Exercise text »
+ + + + +

19. if the Filer does not become an SEC Issuer by August 30, 2021, the Filer will immediately re-- file on SEDAR the previously filed financial statements prepared in accordance with U.S. GAAP for the year ended December 31, 2020 and the interim period ending March 31, 2021 and related management's discussion and analysis; the re-filed financial statements will be prepared in accordance with Canadian GAAP applicable to publicly accountable enterprises; the management's discussion and analysis will be amended to reflect the re-filed financial statements and will be re-filed in the Canadian MD&A Form; and the Filer will issue a news release upon re-filing the financial statements that explains the nature and purpose of the re-filings; and

20. on or prior to April 30, 2021, the Filer will comply with the requirement of subsection 4.3(4) of NI 51-102 by filing the restated interim financial statements for each of the interim periods in fiscal 2020 in accordance with U.S. GAAP.

Decision

¶ 4 Each of the Decision Makers is satisfied that the decision meets the test set out in the Legislation for the Decision Maker to make the decision.

+ + + + +

Excerpted data »
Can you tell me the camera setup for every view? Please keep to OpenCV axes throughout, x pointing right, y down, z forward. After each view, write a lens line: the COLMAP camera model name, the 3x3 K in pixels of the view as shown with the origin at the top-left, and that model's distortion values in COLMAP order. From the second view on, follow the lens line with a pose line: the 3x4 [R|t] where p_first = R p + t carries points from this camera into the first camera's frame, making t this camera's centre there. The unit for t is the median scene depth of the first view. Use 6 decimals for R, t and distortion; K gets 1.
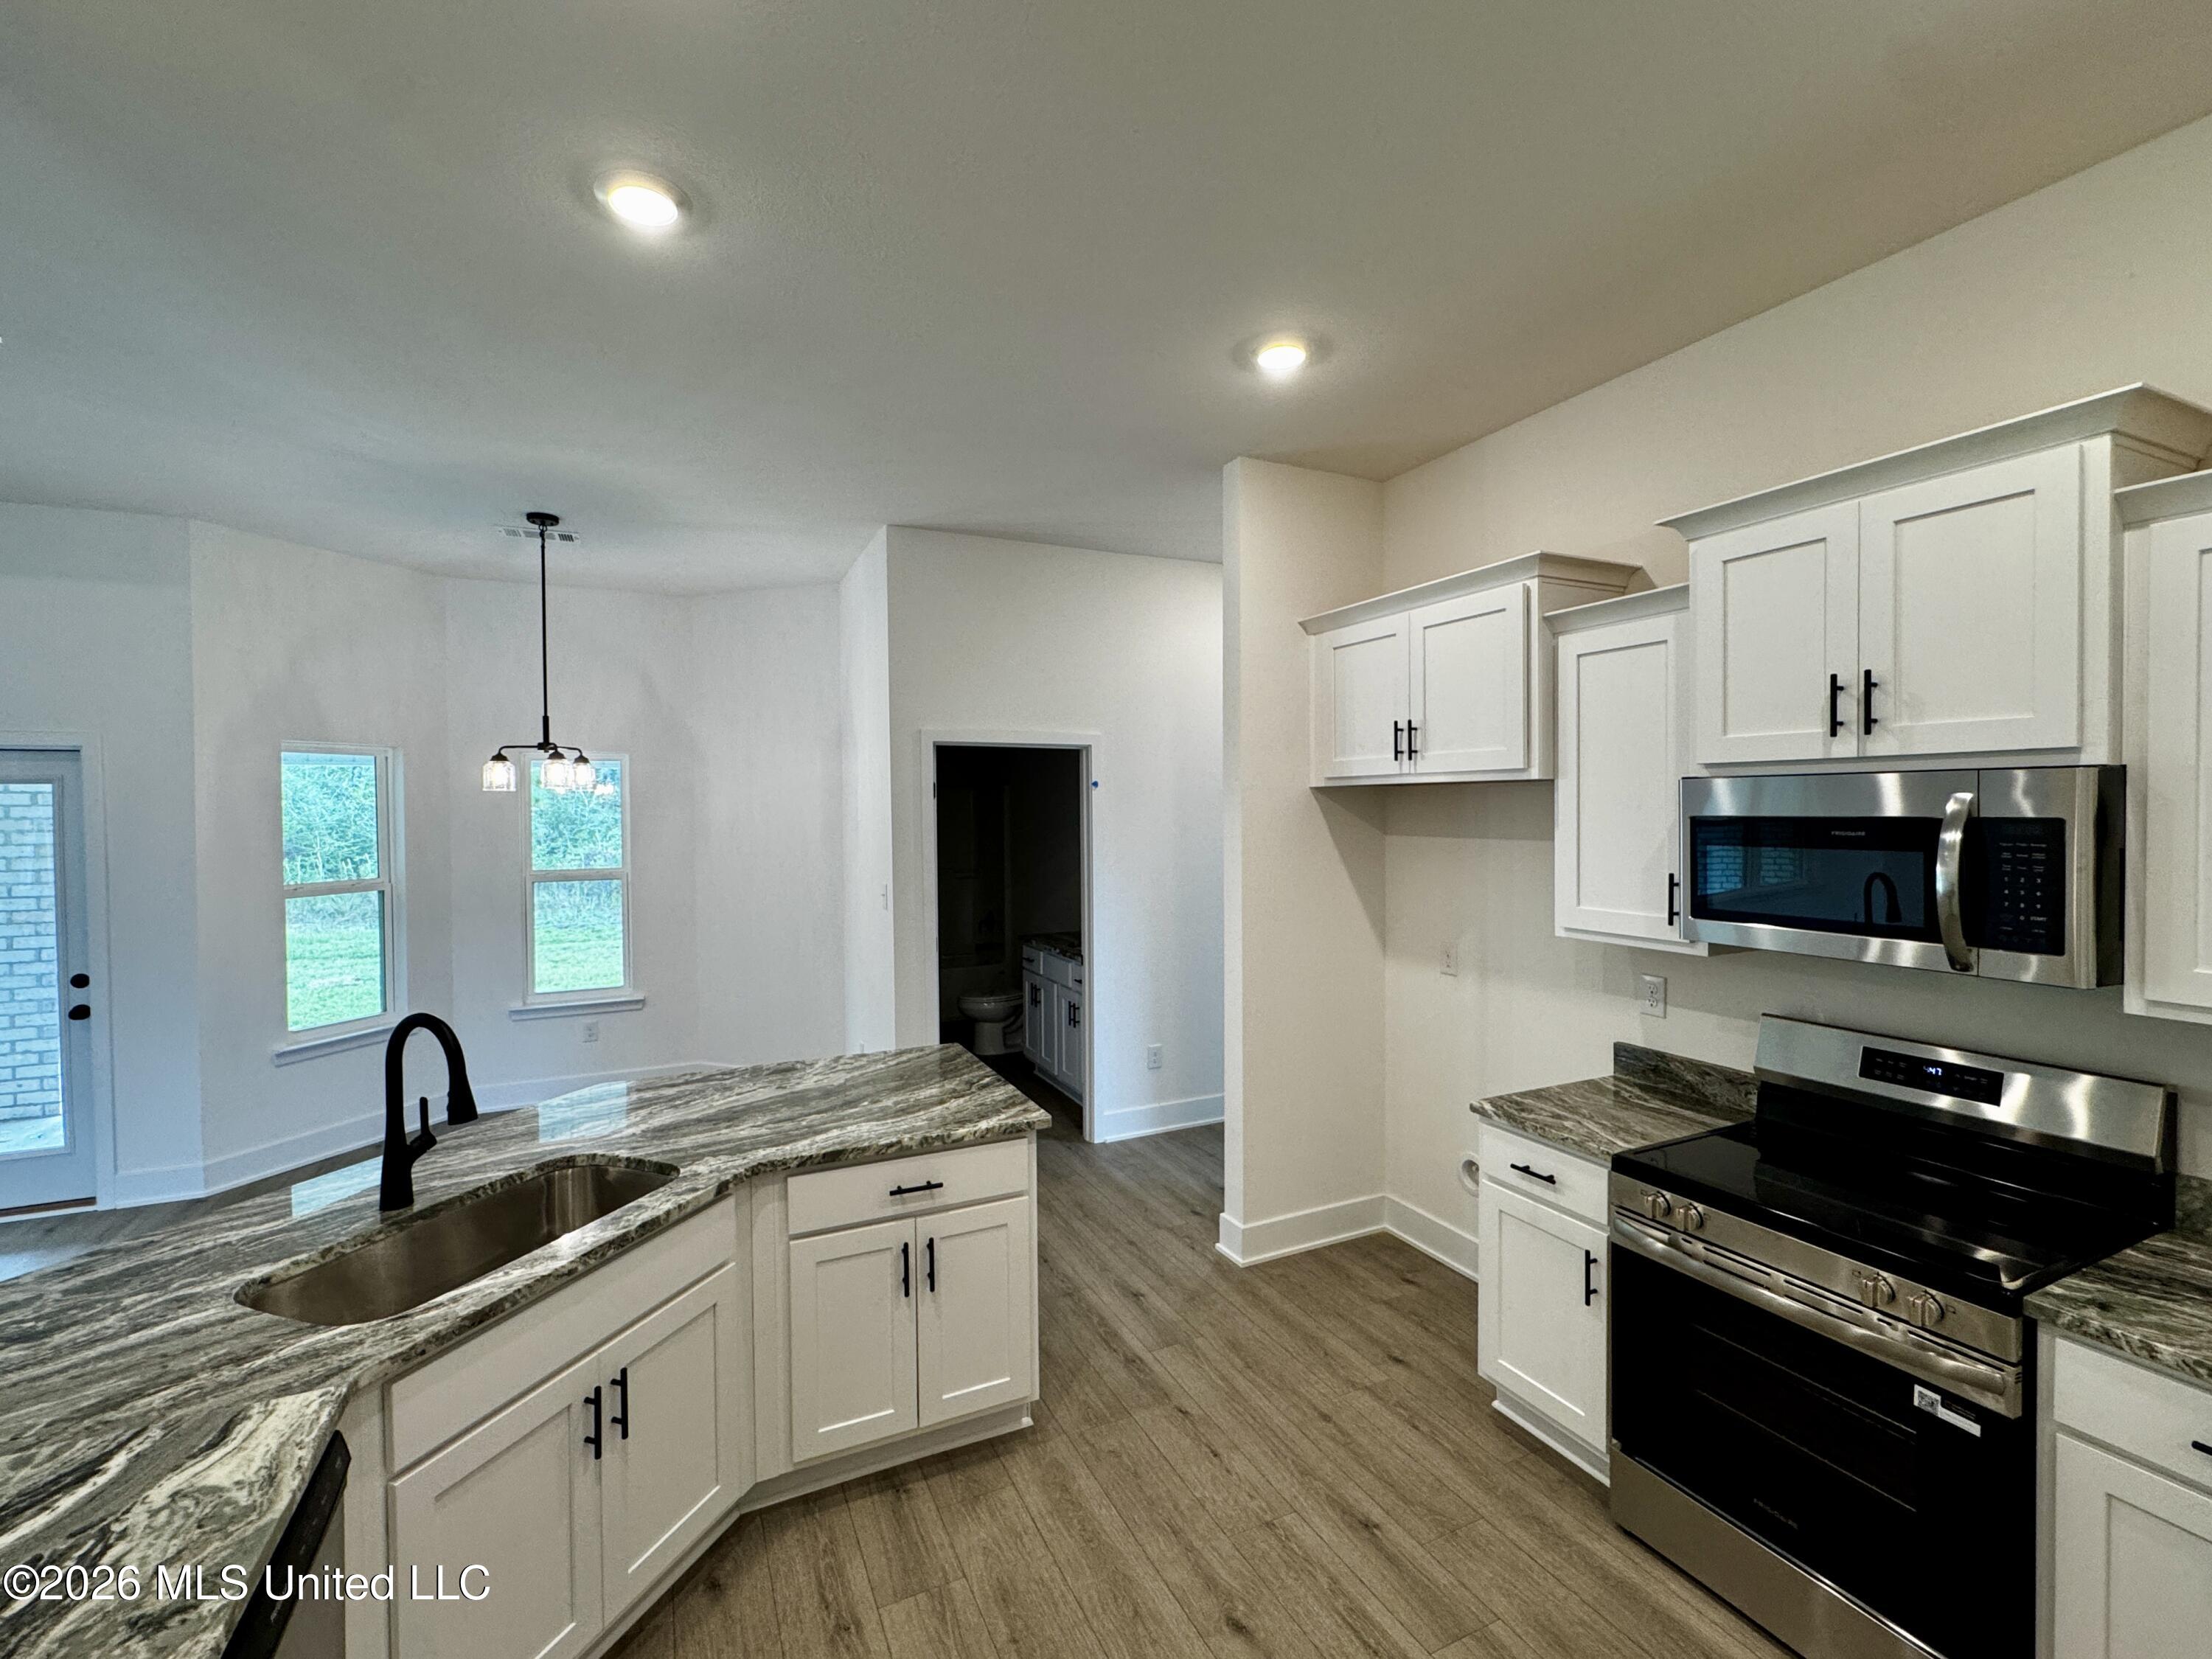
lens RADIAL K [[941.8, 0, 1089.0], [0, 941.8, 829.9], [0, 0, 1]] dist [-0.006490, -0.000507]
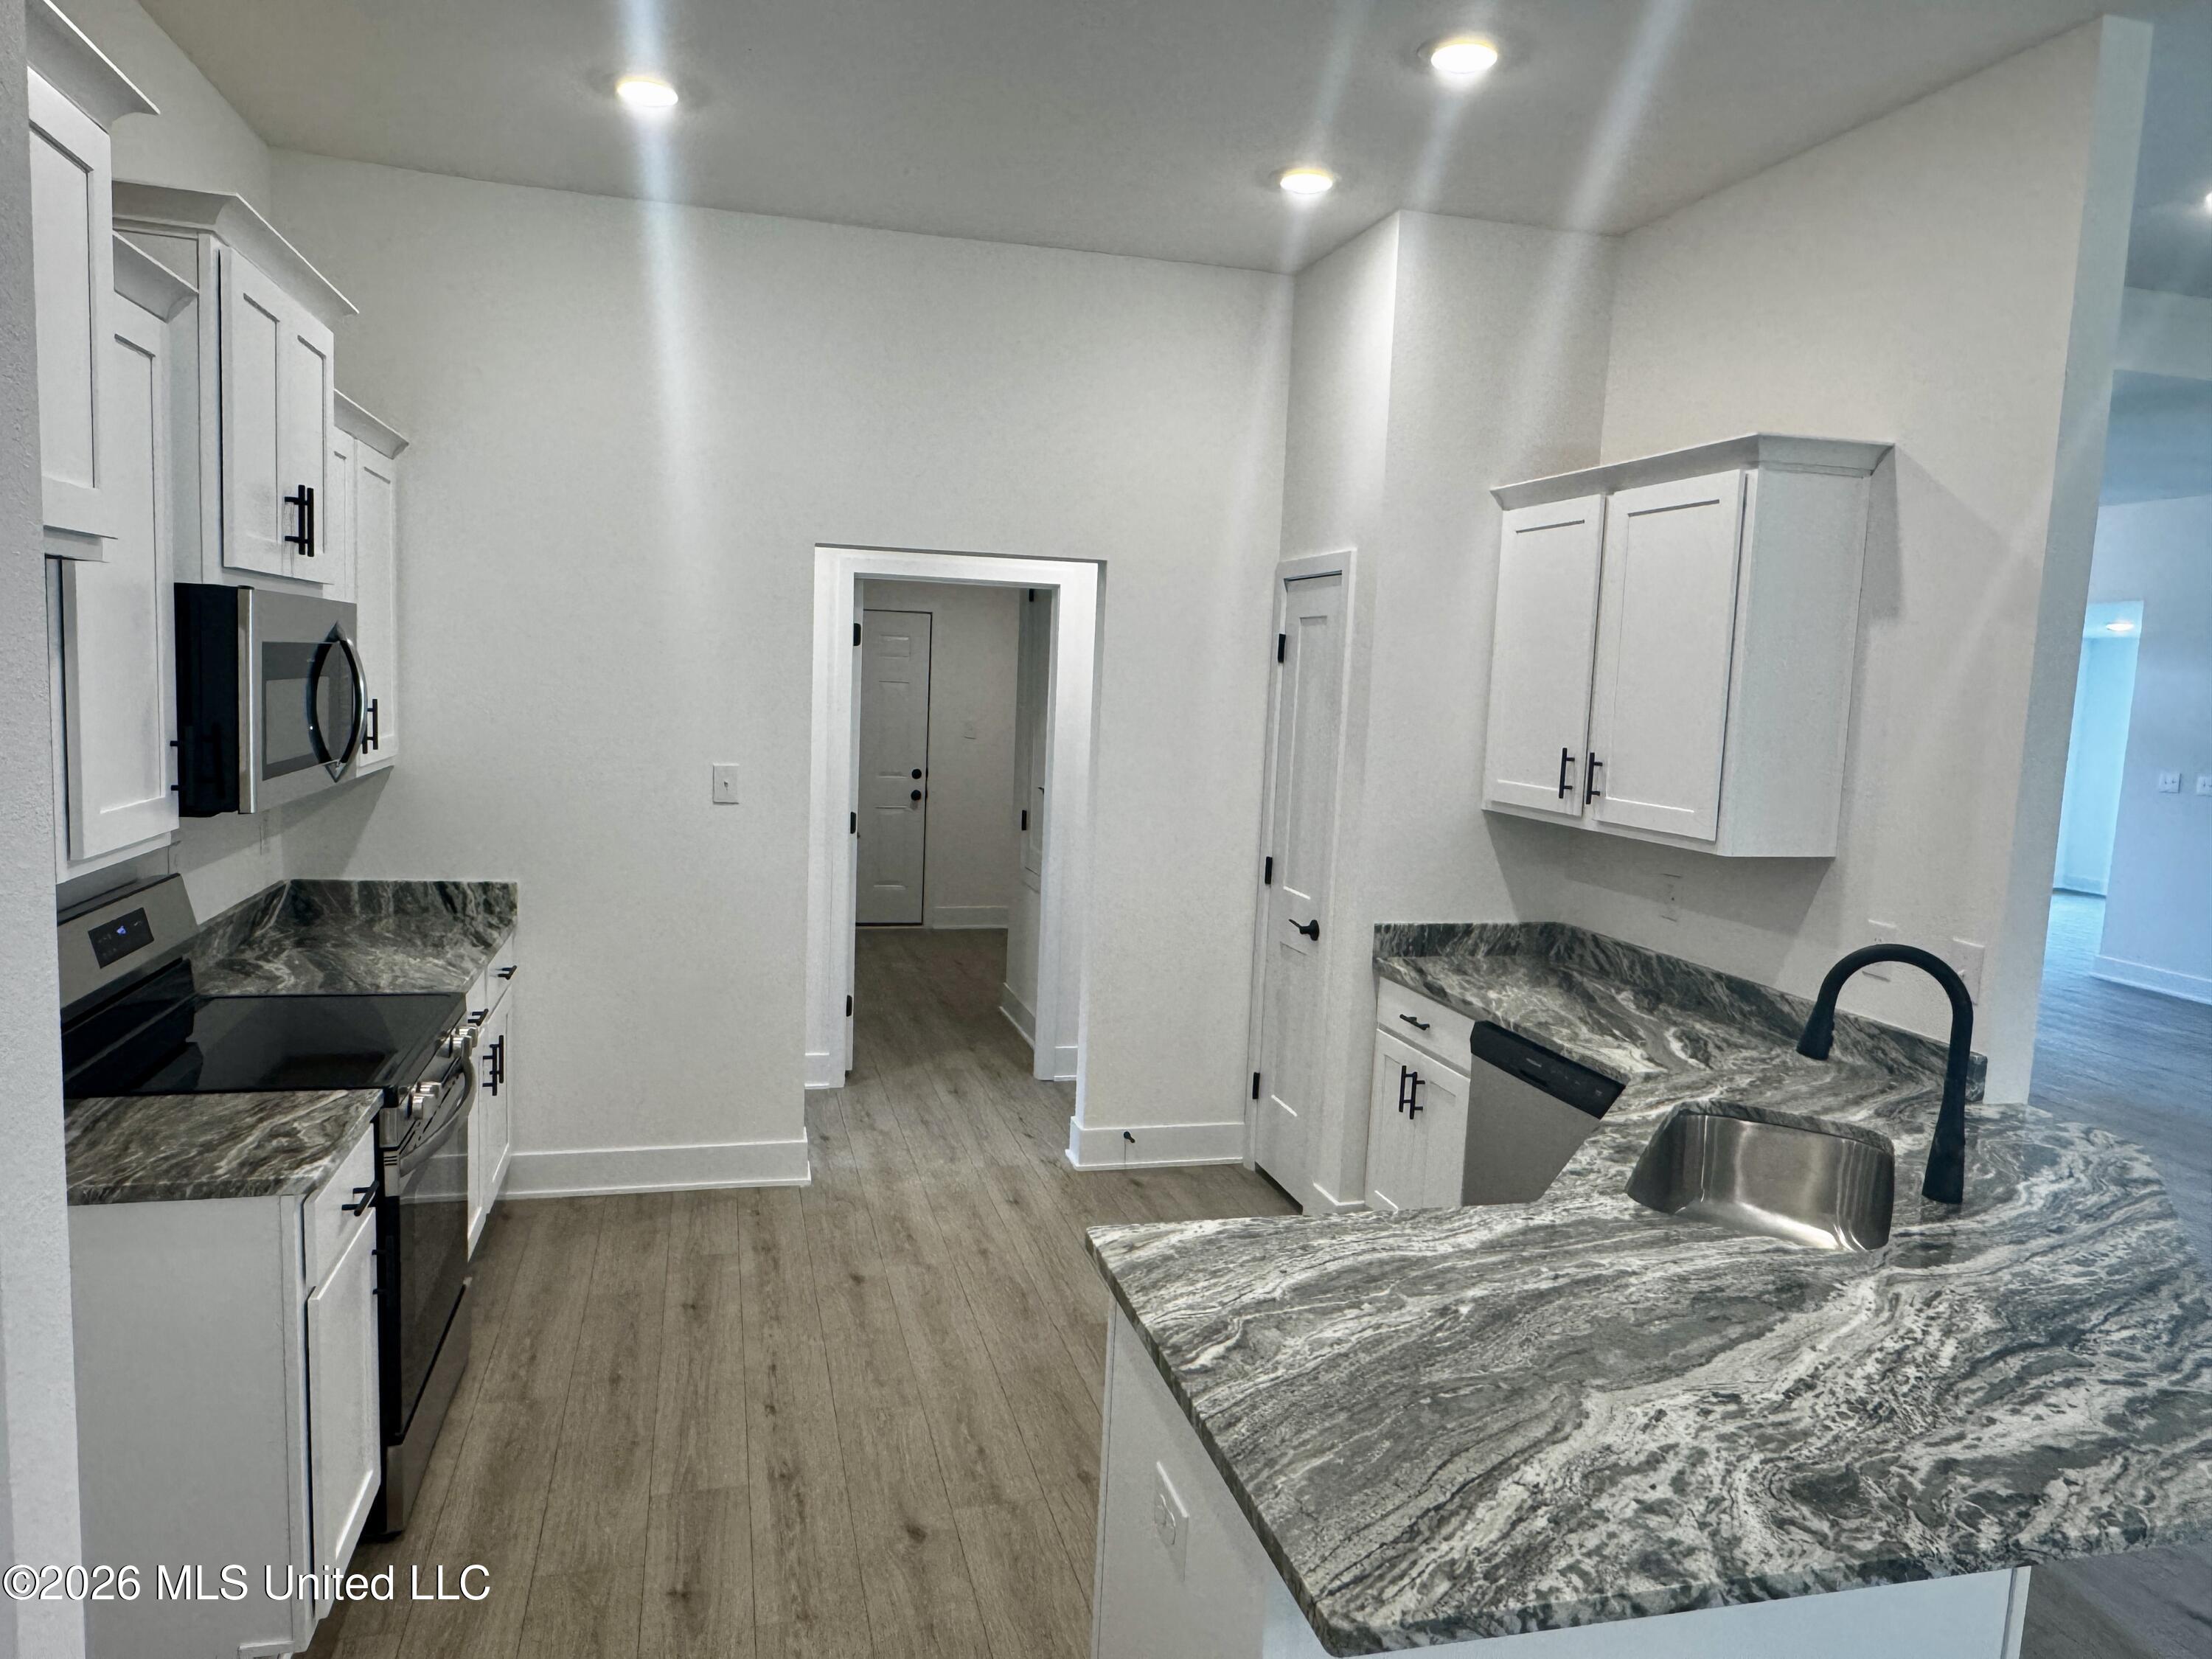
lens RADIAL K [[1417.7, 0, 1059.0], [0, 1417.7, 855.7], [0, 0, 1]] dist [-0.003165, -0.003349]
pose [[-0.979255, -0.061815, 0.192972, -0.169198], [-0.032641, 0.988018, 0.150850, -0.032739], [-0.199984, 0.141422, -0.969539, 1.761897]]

+ + + + +

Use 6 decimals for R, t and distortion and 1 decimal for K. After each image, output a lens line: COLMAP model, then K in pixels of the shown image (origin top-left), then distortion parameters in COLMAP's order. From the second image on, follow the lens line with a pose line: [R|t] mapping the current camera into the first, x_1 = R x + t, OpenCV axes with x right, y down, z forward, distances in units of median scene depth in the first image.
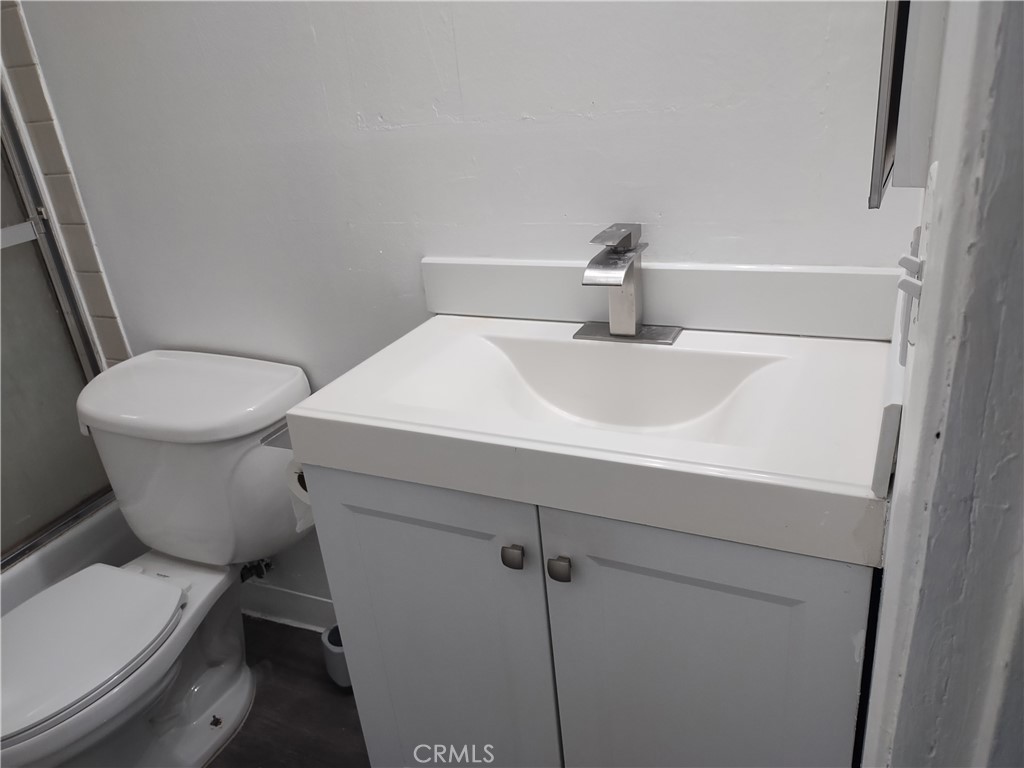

+ + + + +

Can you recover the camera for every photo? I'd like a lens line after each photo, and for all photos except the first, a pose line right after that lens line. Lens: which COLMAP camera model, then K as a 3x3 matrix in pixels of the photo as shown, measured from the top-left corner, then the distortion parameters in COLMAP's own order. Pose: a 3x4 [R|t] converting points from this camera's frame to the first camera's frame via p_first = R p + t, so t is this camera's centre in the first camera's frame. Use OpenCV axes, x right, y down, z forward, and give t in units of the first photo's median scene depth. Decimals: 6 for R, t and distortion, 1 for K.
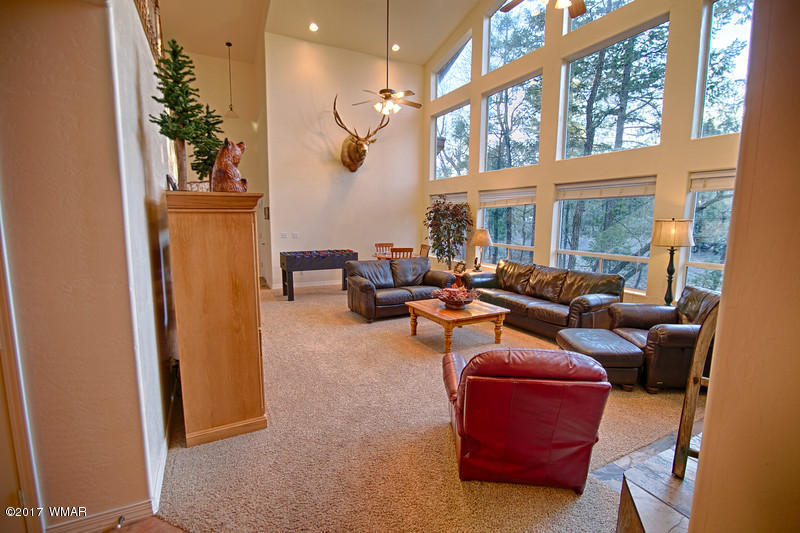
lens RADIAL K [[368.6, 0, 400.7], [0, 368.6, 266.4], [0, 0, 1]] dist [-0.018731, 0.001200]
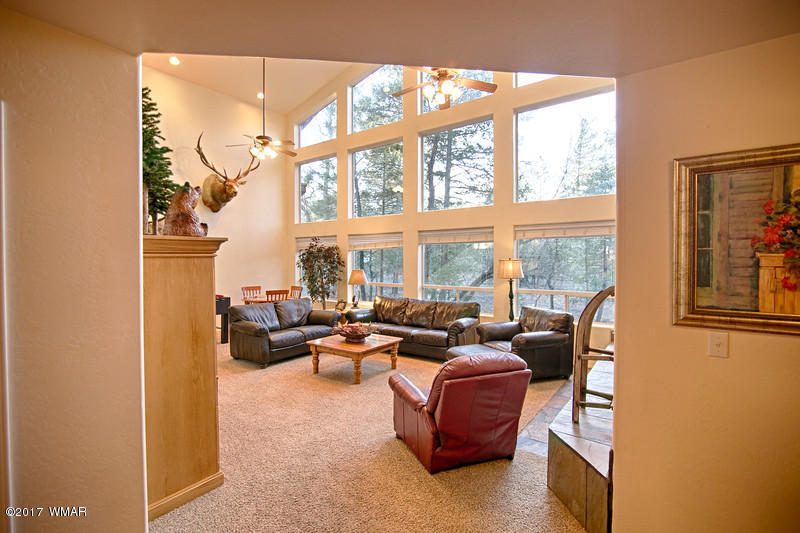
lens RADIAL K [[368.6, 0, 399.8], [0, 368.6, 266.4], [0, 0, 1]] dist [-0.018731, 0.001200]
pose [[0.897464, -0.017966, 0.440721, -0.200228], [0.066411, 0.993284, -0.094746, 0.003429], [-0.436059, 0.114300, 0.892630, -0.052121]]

+ + + + +

Action item A » Transcribe the decision excerpt from "20. on or prior" up to and including "with U.S. GAAP.".
Action item B »
Answer the following questions from the decision excerpt.
(i) By what date must the Filer become an SEC Issuer to avoid the re-filing on SEDAR?
(ii) In accordance with which accounting principles will the restated interim financial statements for the fiscal 2020 interim periods be filed?
(iii) What will the Filer issue upon re-filing the financial statements?
The material comes from a source unrelated to the decision excerpt.

Exercise output A »
20. on or prior to April 30, 2021, the Filer will comply with the requirement of subsection 4.3(4) of NI 51-102 by filing the restated interim financial statements for each of the interim periods in fiscal 2020 in accordance with U.S. GAAP.

Exercise output B »
(i) August 30, 2021.
(ii) U.S. GAAP.
(iii) A news release that explains the nature and purpose of the re-filings.